There is a worrying “disconnect” between the factors that law firms consider most important in driving growth of their firms and the way their lawyers are paid, a report has found.
The report found that firms were “telling their staff that client satisfaction and recovery rates are important, but will have no bearing on the staff’s remuneration”.
For partners, seniority and firm-wide performance were significant measures used for pay, neither of which went to their individual performance.
The study, by accountants Armstrong Watson, was based on the experiences of 41 law firms, almost two-thirds (64%) of which had 10 or fewer partners. Firms carried out a broad range of work, excluding crime and legal aid.
When it came to appraisals and assessing the performance of partners, the top three factors were fees billed, the profitability of the department and the firm-wide profitability.
Researchers said these factors “might continue to be popular, but they are rather blunt instruments, with some respondents noting that they tried to take a more holistic approach to contribution than pure billing”.
Lock-up and recovery rates came in joint fourth place with client satisfaction and fees referred internally.
Researchers described the presence of “more accurate financial measures”, such as lock-up and recovery, as “heartening”, but it said it was “perhaps disappointing that some more intangible (but no less important) measures (such as client satisfaction or quality scores) do not score higher”.
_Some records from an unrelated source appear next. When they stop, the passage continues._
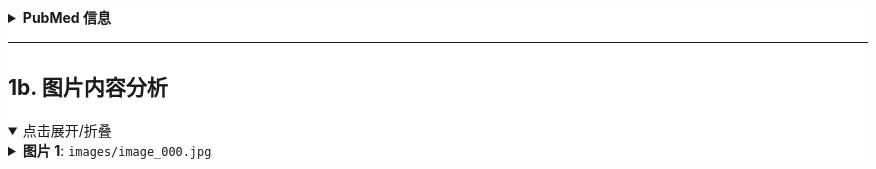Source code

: <details><summary><b>PubMed 信息</b></summary></details>

</details>


---

## 1b. 图片内容分析
<details open>
<summary>点击展开/折叠</summary>

<details>
<summary><b>图片 1</b>: <code>images/image_000.jpg</code></summary>

![图片1](images/image_000.jpg)

**结构化描述：**
### 图像A: 分支系统树  
**图片类型:** 树形图/分支系统树   
**主要内容描述:** 这是一棵基于基因组序列构建的进化谱系树，显示不同物种之间的亲缘关系。该图像展示了达尔文雀属(Geospiza)的不同种群及其演化历史。
**主要发现或结论:** 此树揭示了一个来自西班牙岛(ElEspañolla)的G.conirostris雄性个体作为外来者迁移到达芬奇岛上，并与其他本地居民交配而形成一个新的遗传群体的事实。
**与文献内容的关联:** 描述了新形成的杂合子起源以及其在进化的早期阶段如何分化出不同的后代。

---

### 图像B: 加拉帕戈斯群岛地图    
**图片类型:** 地理分布图     
**主要内容描述:** 展示了加拉帕戈斯群岛的位置及各个岛屿名称标注；其中红色箭头指示移民到DaphneMajor岛上的地理位置为Espanola岛附近区域。
**主要发现或结论:** 提供地理背景信息以帮助理解实验地点的具体位置。
**与文献内容的关联:** 强调了移民鸟儿从遥远距离(Españaola岛超过100公里远）来到特定的研究地的重要性。

---

### 图像C: 杂合体比例条形图      
**图片类型:** 表格型图形        
**主要内容描述:** 对比各代混血程度(K值)，通过颜色区分不同世代间的混合情况; K=6代表完全纯合状态,K<6则表示不同程度的杂合度存在.
**主要发现或结论:** 第二代开始出现明显的杂合现象，在第四至第六代间逐渐趋于稳定且接近于全同源染色体水平。
**与文献内容的关联:** 讲述繁殖隔离是如何随着时间推移逐步建立起来的过程并验证生殖隔离是否已经实现这一观点提供了证据支撑.

---

### 图像D: 全基因组自交系数随代数变化曲线       
**图片类型:** 曲线图         
**主要内容描述:** 绘制了一条关于整个基因组范围内的平均自交系数(F)的变化趋势,横轴标记着连续六个世代编号纵轴则是F值大小;
**主要发现或结论:** 自由漂变导致近端内联率显著增加(P = $2\times{}^{−}$$^{18},β=$$\phantom{\rule[-0ex]{+0em}{+.5ex}}$${}_{0}\cdot{}\!_{14})$,表明第三代后就已达到较高的自交频率；
**与文献内容的关联:** 基因重组减少使得等位基因固定速度加快从而加速新的单倍体型产生进而促进快速异质形态学特征分离最终完成生殖隔离过程 。
</details>
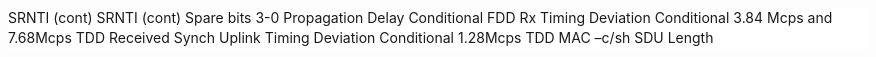 <td></td>
</tr>
<tr class="even">
<td>SRNTI (cont)</td>
<td></td>
<td></td>
<td></td>
<td></td>
<td></td>
<td></td>
<td></td>
<td></td>
<td></td>
</tr>
<tr class="odd">
<td>SRNTI (cont)</td>
<td>Spare bits 3-0</td>
<td></td>
<td></td>
<td></td>
<td></td>
<td></td>
<td></td>
<td></td>
<td></td>
</tr>
<tr class="even">
<td>Propagation Delay</td>
<td>Conditional FDD</td>
<td></td>
<td></td>
<td></td>
<td></td>
<td></td>
<td></td>
<td></td>
<td></td>
</tr>
<tr class="odd">
<td>Rx Timing Deviation</td>
<td>Conditional 3.84 Mcps and 7.68Mcps TDD</td>
<td></td>
<td></td>
<td></td>
<td></td>
<td></td>
<td></td>
<td></td>
<td></td>
</tr>
<tr class="even">
<td>Received Synch Uplink Timing Deviation</td>
<td>Conditional 1.28Mcps TDD</td>
<td></td>
<td></td>
<td></td>
<td></td>
<td></td>
<td></td>
<td></td>
<td></td>
</tr>
<tr class="odd">
<td>MAC –c/sh SDU Length</td>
When the factors determining appraisals were compared against those determining partner remuneration, the report found that seniority and firm-wide performance, both of which “are outside the individual’s direct control”, were more important in determining pay.
It said seniority was among the bottom three answers when firms were asked which factors were most important in driving their performance.
“There is clearly a mis-match between how partners are assessed versus how they are rewarded.
“Perhaps more worryingly, there is also a disconnect between the factors that law firm leaders consider most important in driving growth of their firms and the way those same firms remunerate their partners.”
When it came to fee-earners, the report found that although there was less variance, there was a “comparable disconnect” in the factors determining appraisals and those determining pay.
“If fee-earners are encouraged (above all else) to chase fees, then this could be to the detriment of profitability, cash collection, team working and client service.
“Firms seem to be telling their staff than client satisfaction and recovery rates are important, but will have no bearing on the staff’s remuneration.
“Even worse, client satisfaction was cited in the ‘top three’ most important issues for driving firm wide performance, but apparently not in driving individual performance.”
More than half the firms (57%) had regular annual pay rises, the average annual increase being 3%.
A slim majority of firms (52%) thought remuneration was key to attracting new staff, but “opinion was strongly split in this area and other replies cited work life balance or other benefits”, such as pensions.
The report concluded that the results of the survey showed why the most progressive firms were looking to change the way they remunerate all staff, generate new business, their firm structure and management.